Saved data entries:
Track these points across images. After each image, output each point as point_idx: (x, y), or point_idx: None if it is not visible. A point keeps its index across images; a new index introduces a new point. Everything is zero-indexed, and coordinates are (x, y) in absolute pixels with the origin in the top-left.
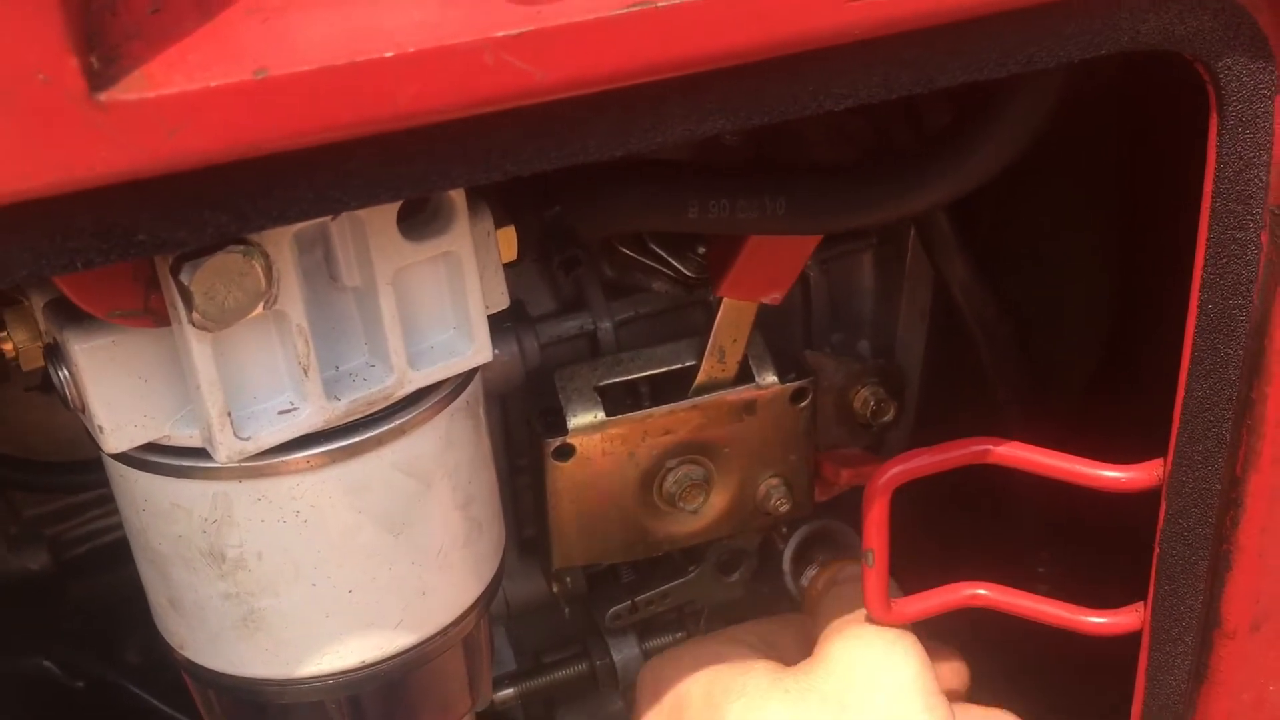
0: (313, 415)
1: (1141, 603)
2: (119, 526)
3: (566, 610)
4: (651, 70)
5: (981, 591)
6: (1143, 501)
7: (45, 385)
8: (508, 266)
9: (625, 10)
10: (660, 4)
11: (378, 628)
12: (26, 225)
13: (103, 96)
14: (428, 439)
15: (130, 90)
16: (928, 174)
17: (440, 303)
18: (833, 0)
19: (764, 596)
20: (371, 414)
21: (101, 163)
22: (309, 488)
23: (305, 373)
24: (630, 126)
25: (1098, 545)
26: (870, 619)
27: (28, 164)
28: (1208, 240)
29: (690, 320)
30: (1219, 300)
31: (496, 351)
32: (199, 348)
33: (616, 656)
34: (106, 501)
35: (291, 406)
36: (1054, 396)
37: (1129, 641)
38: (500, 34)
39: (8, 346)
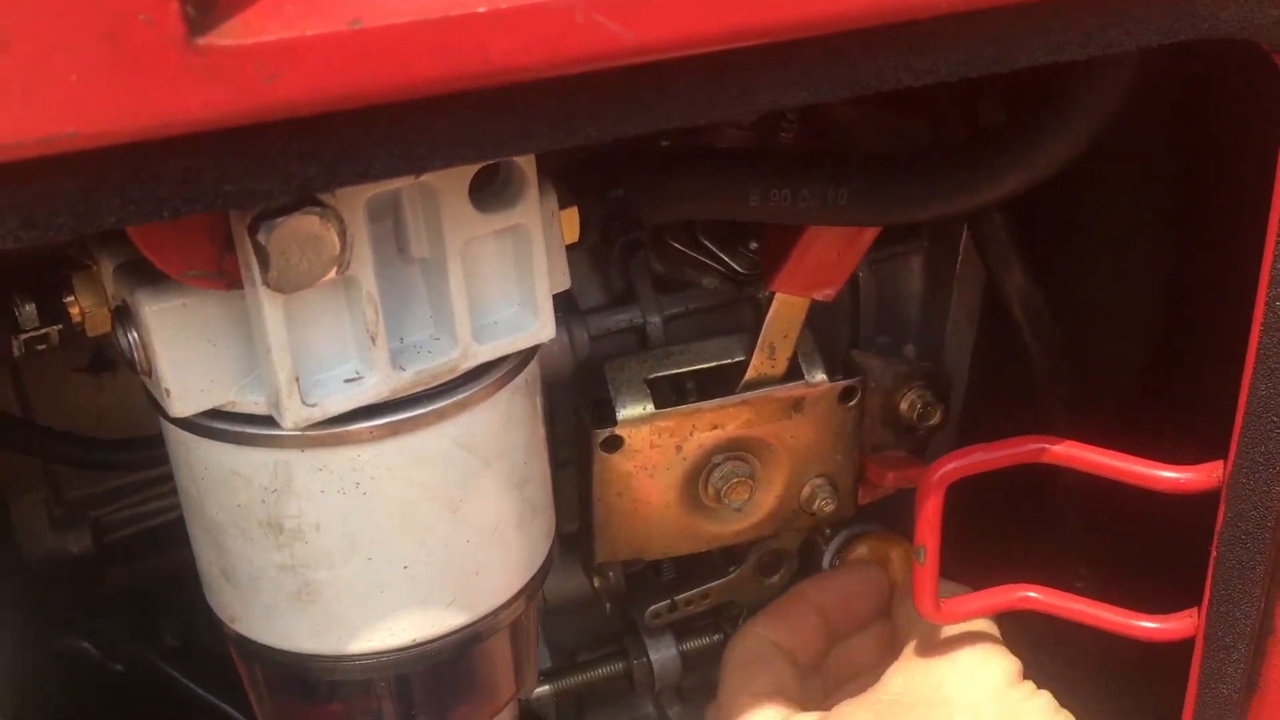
0: (378, 384)
1: (1195, 608)
2: (161, 511)
3: (607, 606)
4: (740, 36)
5: (1032, 594)
6: (1190, 507)
7: (92, 366)
8: (568, 245)
9: None
10: None
11: (430, 606)
12: (118, 170)
13: (201, 41)
14: (488, 415)
15: (228, 36)
16: (993, 166)
17: (506, 278)
18: None
19: None
20: (434, 387)
21: (197, 108)
22: (370, 459)
23: (373, 341)
24: (715, 94)
25: (1135, 554)
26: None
27: (127, 106)
28: (1277, 239)
29: (739, 317)
30: None
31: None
32: (271, 311)
33: (653, 656)
34: (148, 486)
35: (357, 375)
36: (1102, 402)
37: (1181, 647)
38: None
39: (75, 311)
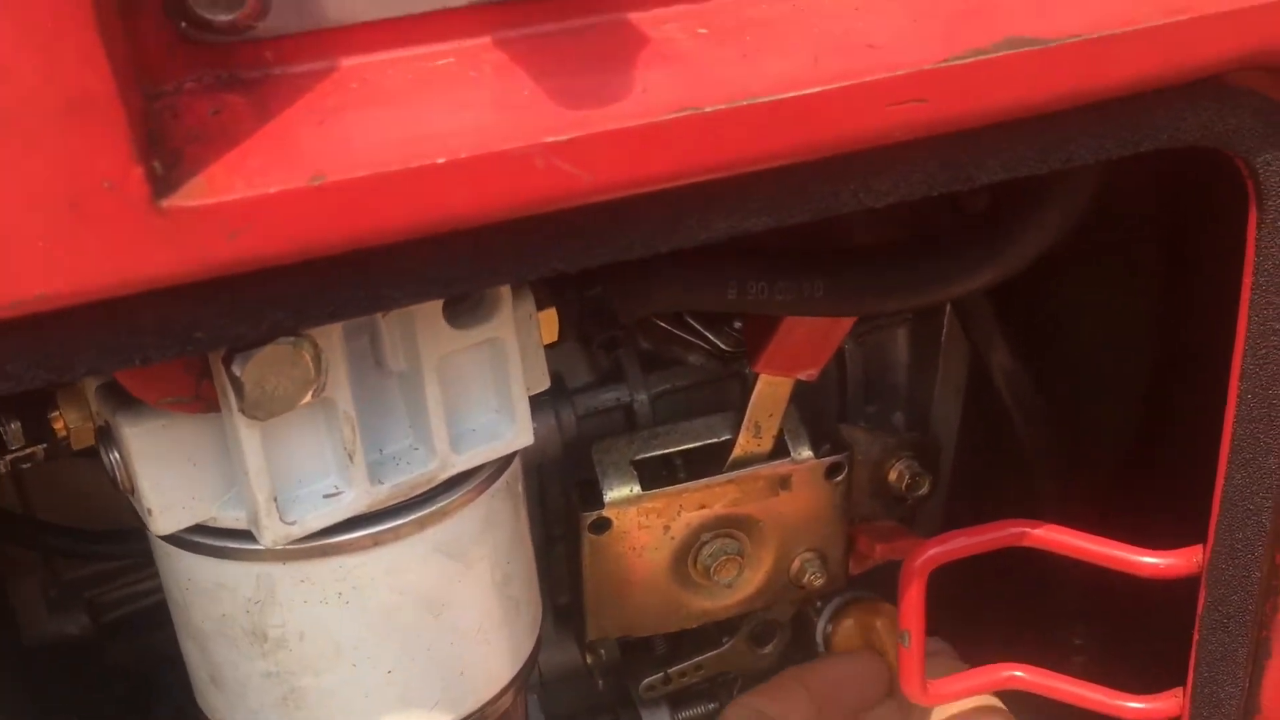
0: (357, 499)
1: (1180, 688)
2: (157, 590)
3: (600, 682)
4: (697, 172)
5: (1019, 674)
6: (1179, 580)
7: (85, 451)
8: (547, 344)
9: (673, 115)
10: (706, 109)
11: (416, 707)
12: (90, 325)
13: (165, 203)
14: (468, 520)
15: (192, 196)
16: (966, 259)
17: (483, 387)
18: (874, 104)
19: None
20: (414, 497)
21: (163, 265)
22: (351, 569)
23: (350, 458)
24: (674, 225)
25: (1132, 620)
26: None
27: (94, 268)
28: (1246, 331)
29: (726, 393)
30: (1259, 390)
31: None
32: (248, 436)
33: None
34: (145, 565)
35: (336, 490)
36: (1088, 473)
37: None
38: (550, 139)
39: (59, 425)
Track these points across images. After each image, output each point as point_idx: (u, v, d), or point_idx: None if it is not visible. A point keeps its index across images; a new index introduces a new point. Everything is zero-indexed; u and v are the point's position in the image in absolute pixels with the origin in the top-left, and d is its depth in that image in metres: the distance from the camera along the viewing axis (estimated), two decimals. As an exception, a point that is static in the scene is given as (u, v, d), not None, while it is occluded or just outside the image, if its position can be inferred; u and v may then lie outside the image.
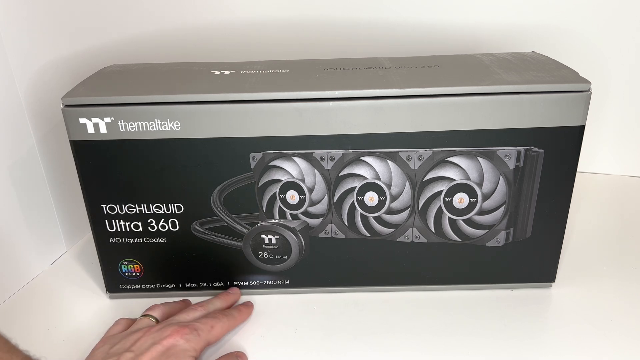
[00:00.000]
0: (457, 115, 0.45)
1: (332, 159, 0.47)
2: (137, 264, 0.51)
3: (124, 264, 0.51)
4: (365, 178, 0.48)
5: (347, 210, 0.49)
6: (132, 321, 0.46)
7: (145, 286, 0.53)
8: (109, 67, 0.53)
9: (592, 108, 0.46)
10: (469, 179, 0.47)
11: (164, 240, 0.50)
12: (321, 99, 0.44)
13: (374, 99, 0.44)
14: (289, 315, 0.50)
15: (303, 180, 0.48)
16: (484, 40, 0.70)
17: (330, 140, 0.46)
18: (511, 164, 0.46)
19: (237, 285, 0.53)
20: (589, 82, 0.44)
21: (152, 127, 0.45)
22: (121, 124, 0.45)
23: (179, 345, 0.41)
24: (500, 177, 0.47)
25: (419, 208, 0.49)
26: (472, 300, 0.51)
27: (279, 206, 0.49)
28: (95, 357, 0.41)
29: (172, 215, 0.49)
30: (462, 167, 0.47)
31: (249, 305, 0.50)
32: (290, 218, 0.50)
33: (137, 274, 0.52)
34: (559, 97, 0.44)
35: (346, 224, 0.50)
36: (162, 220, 0.49)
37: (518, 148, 0.46)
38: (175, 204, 0.48)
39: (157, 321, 0.45)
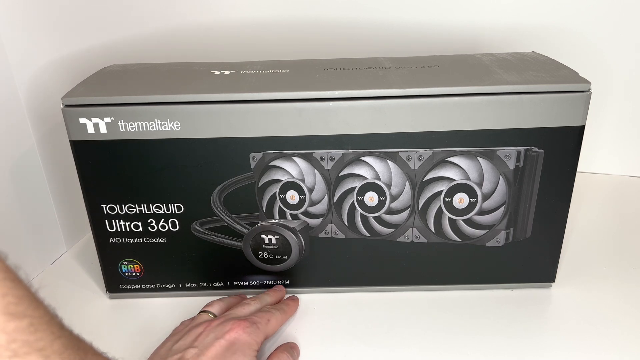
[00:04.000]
0: (457, 115, 0.45)
1: (332, 159, 0.47)
2: (137, 264, 0.51)
3: (124, 264, 0.51)
4: (365, 178, 0.48)
5: (347, 210, 0.49)
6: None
7: (145, 286, 0.53)
8: (109, 67, 0.53)
9: (592, 108, 0.46)
10: (469, 179, 0.47)
11: (164, 240, 0.50)
12: (321, 99, 0.44)
13: (374, 99, 0.44)
14: (289, 315, 0.50)
15: (303, 180, 0.48)
16: (484, 40, 0.70)
17: (330, 140, 0.46)
18: (511, 164, 0.46)
19: (237, 285, 0.53)
20: (588, 82, 0.44)
21: (152, 127, 0.45)
22: (121, 124, 0.45)
23: (241, 339, 0.41)
24: (500, 177, 0.47)
25: (419, 208, 0.49)
26: (472, 300, 0.51)
27: (279, 206, 0.49)
28: (159, 354, 0.40)
29: (172, 215, 0.49)
30: (462, 167, 0.47)
31: (295, 299, 0.51)
32: (290, 218, 0.50)
33: (137, 274, 0.52)
34: (559, 97, 0.44)
35: (346, 224, 0.50)
36: (162, 220, 0.49)
37: (518, 148, 0.46)
38: (175, 204, 0.48)
39: (215, 317, 0.45)
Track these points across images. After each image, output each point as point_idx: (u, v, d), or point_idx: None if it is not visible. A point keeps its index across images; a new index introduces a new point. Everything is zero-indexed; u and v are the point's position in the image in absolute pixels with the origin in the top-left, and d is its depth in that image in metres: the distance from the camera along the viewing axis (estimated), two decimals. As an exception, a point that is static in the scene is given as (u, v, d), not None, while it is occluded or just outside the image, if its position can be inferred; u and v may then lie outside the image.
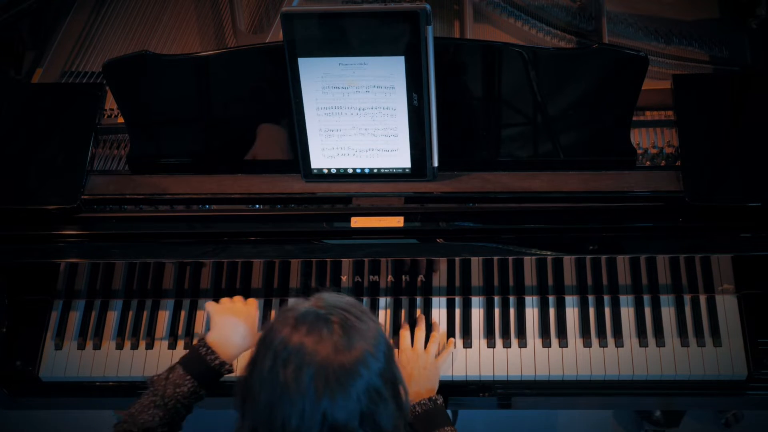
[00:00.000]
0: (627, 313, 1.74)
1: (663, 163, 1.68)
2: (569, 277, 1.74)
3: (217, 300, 1.63)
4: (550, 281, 1.74)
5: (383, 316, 1.77)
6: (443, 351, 1.70)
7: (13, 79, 1.90)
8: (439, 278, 1.75)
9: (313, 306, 1.15)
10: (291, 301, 1.18)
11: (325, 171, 1.65)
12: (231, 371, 1.52)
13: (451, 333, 1.74)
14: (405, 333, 1.70)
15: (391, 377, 1.17)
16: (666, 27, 1.91)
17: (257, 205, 1.66)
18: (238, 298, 1.63)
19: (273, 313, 1.77)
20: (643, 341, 1.70)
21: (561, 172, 1.64)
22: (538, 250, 1.63)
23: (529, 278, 1.75)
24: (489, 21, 1.94)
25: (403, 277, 1.75)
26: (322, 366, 1.09)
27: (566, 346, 1.72)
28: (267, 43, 1.63)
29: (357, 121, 1.58)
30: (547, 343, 1.72)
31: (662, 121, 1.74)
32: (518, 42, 1.89)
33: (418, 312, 1.75)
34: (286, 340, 1.11)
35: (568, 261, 1.71)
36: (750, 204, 1.58)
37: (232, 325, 1.55)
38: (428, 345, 1.68)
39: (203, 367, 1.47)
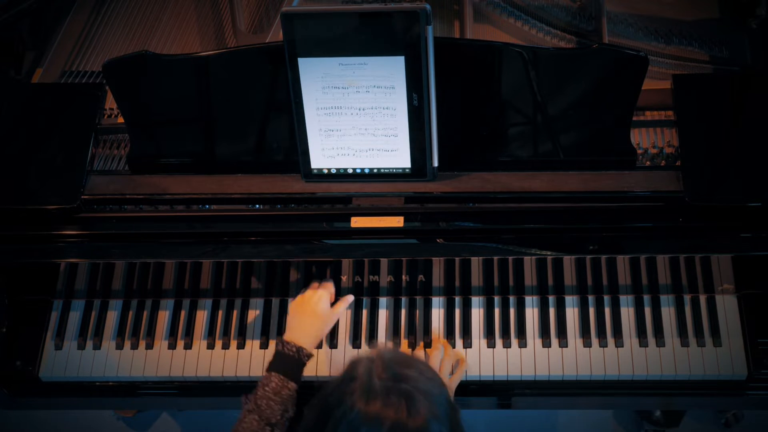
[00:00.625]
0: (627, 313, 1.74)
1: (663, 163, 1.68)
2: (569, 277, 1.74)
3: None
4: (550, 281, 1.75)
5: (383, 316, 1.77)
6: (457, 371, 1.70)
7: (13, 79, 1.90)
8: (439, 278, 1.75)
9: (377, 372, 1.17)
10: (349, 360, 1.22)
11: (325, 171, 1.65)
12: (311, 355, 1.59)
13: (451, 333, 1.74)
14: (419, 352, 1.70)
15: None
16: (666, 27, 1.91)
17: (257, 205, 1.66)
18: (312, 288, 1.69)
19: (273, 313, 1.78)
20: (643, 341, 1.70)
21: (561, 172, 1.64)
22: (538, 250, 1.63)
23: (529, 278, 1.75)
24: (489, 21, 1.94)
25: (403, 277, 1.75)
26: None
27: (566, 346, 1.72)
28: (267, 43, 1.63)
29: (357, 121, 1.58)
30: (547, 343, 1.72)
31: (662, 121, 1.74)
32: (518, 42, 1.89)
33: (434, 335, 1.74)
34: (363, 416, 1.14)
35: (568, 261, 1.71)
36: (750, 204, 1.58)
37: (303, 322, 1.63)
38: (442, 364, 1.67)
39: (282, 359, 1.55)
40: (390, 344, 1.74)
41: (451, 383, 1.67)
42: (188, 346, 1.76)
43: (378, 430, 1.12)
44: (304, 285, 1.77)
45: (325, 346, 1.74)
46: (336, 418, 1.15)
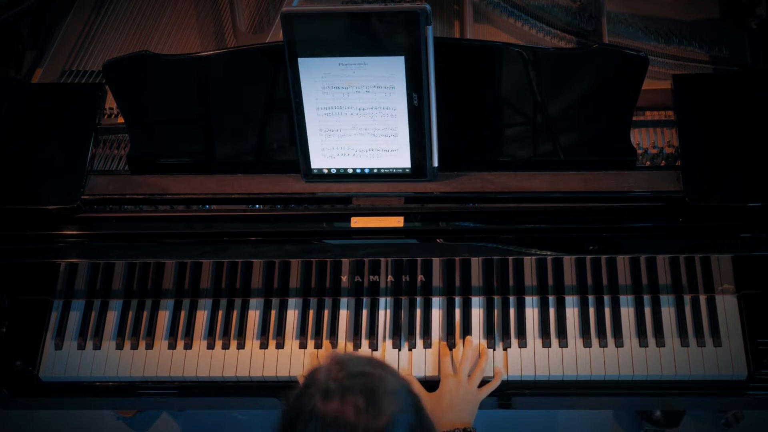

▶ [What you need to do]: Starting at the line above that holds "0: (313, 415)" and ending at the line that holds "38: (500, 34)", transcribe each line exactly and include no other lines.

▶ [Your solution]:
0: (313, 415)
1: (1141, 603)
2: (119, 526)
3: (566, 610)
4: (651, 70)
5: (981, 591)
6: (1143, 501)
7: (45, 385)
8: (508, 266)
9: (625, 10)
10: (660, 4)
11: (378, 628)
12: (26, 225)
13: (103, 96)
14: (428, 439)
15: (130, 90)
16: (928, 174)
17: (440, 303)
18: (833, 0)
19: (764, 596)
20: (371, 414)
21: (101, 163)
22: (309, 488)
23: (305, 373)
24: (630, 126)
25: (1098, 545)
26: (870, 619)
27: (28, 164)
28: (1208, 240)
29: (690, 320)
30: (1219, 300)
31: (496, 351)
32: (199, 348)
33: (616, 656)
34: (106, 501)
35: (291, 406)
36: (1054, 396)
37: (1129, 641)
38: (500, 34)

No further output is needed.